In [1]:
import pandas as pd
import numpy as np
import spacy
from spacy import displacy
import matplotlib.pyplot as plt
import networkx as nx

In [2]:
nlp = spacy.load("en_core_web_sm")

## Load the books and read into nlp

In [3]:
import os

# Scan directory and load books
books_load = [book for book in os.scandir("data") if ".txt" in book.name]

In [4]:
# Confirm that the books are loaded correctly
books_load

[<DirEntry 'II - Times of Contempt.txt'>,
 <DirEntry 'III - Baptism of Fire.txt'>,
 <DirEntry 'V - The Lady of the Lake.txt'>,
 <DirEntry 'C - The Last Wish.txt'>,
 <DirEntry 'IV - The Tower of the Swallow.txt'>,
 <DirEntry 'I - Blood of Elves.txt'>,
 <DirEntry 'E - something ends something begins.txt'>,
 <DirEntry 'B - The Sword of Destiny.txt'>]

In [8]:
# Read the books and load into nlp
book = books_load[1]
text = open(book).read()
doc = nlp(text)

In [None]:
# Visualize the named entities
displacy.render(doc[0:2000], style="ent", jupyter=True)

# Load character names

In [None]:
characters_df = pd.read_csv("characters.csv")
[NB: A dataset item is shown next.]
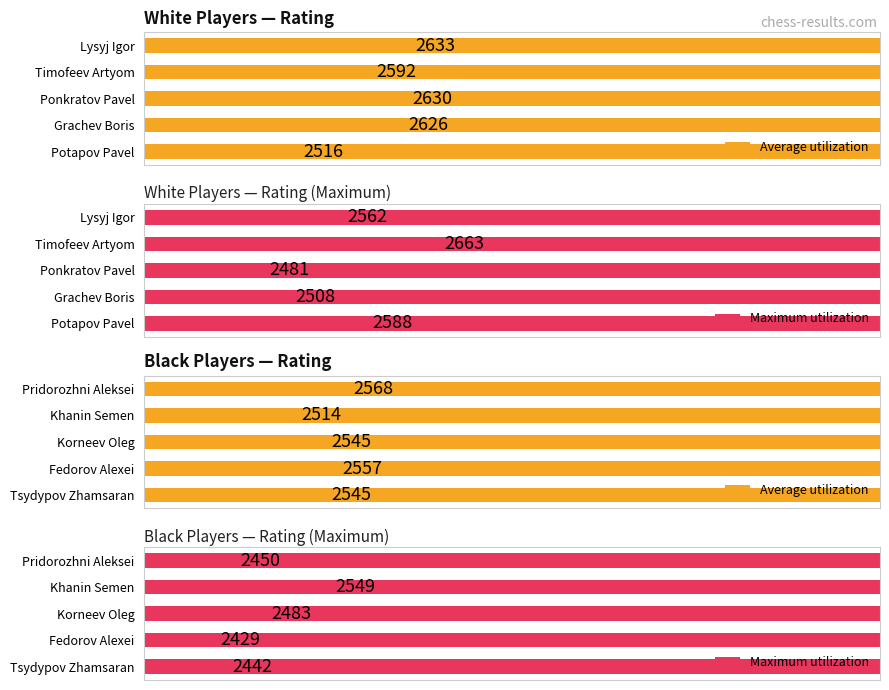

What is the minimum value for Average utilization?

2514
# Create lists of named entities for each sentence

In [None]:
sentence_entity_df = []

# Loop through sentences to store named entities
for sentence in doc.sents:
    entity_list = [ent.text for ent in sentence.ents]
    sentence_entity_df.append({'sentence': sentence, 'entities': entity_list})

# Convert list to dataframe and display
sentence_entity_df = pd.DataFrame(sentence_entity_df)

In [None]:
# Function to filter out the non-character entities from the dataframe
def filter_entity(ent_list, characters_df):
    return [ent for ent in ent_list
            if ent in list(characters_df.character)
            or ent in list(characters_df.first_name)]

In [None]:
# Apply above function to  clean entity dataframe of non-character entities
sentence_entity_df['character_entities'] = sentence_entity_df['entities'].apply(lambda x: filter_entity(x, characters_df))

# Remove empty entity lists
sentence_entity_df = sentence_entity_df[sentence_entity_df['character_entities'].map(len) > 0]